Denis Beauchemin Denis.Beauchemin at
Mon May 11 20:06:50 IST 2009

Paul Lemmons a écrit :
> Is there any way to recognize a particular character set in a message 
> and block based on it. We are a non-international company and 100% of 
> the email containing non-English characters is spam. I would like to 
> use that to my advantage and simply block mail containing (to us) 
> foreign character sets.

Maybe this SA option could do the trick (from man Mail::SpamAssassin::Conf):
ok_locales xx [ yy zz ... ] (default: all)
    This option is used to specify which locales are considered OK for 
incoming mail. Mail using the character sets that are allowed by this 
option will not be marked as possibly being spam in a foreign language.

    If you receive lots of spam in foreign languages, and never get any 
non-spam in these languages, this may help. Note that all ISO-8859-* 
character sets, and Windows code page character sets, are always 
permitted by default.

    Set this to all to allow all character sets. This is the default.

CHARSET_FARAWAY_HEADERS are triggered based on how this is set.


      ok_locales all         (allow all locales)
      ok_locales en          (only allow English)
      ok_locales en ja zh    (allow English, Japanese, and Chinese)

    Note: if there are multiple ok_locales lines, only the last one is used.

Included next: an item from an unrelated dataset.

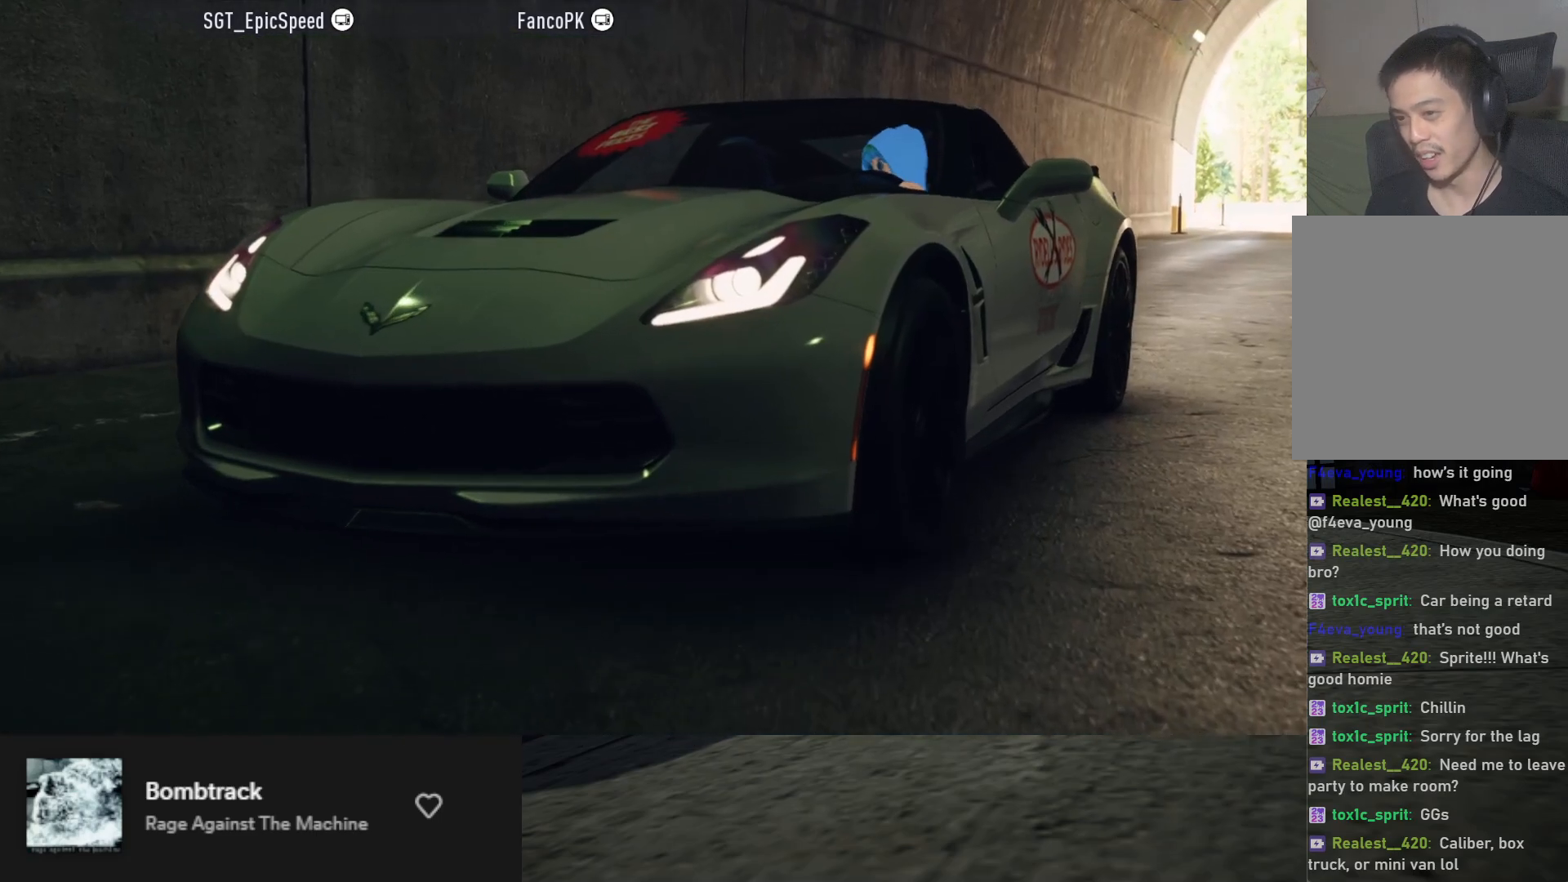
{"buttons": [], "left_stick": "center", "right_stick": "center", "events": []}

    Select the locales to allow from the list below:

en - Western character sets in general
ja - Japanese character sets
ko - Korean character sets
ru - Cyrillic character sets
th - Thai character sets
zh - Chinese (both simplified and traditional) character sets

normalize_charset ( 0 | 1) (default: 0)
    Whether to detect character sets and normalize message content to 
Unicode. Requires the Encode::Detect module, HTML::Parser version 3.46 
or later, and Perl 5.8.5 or later.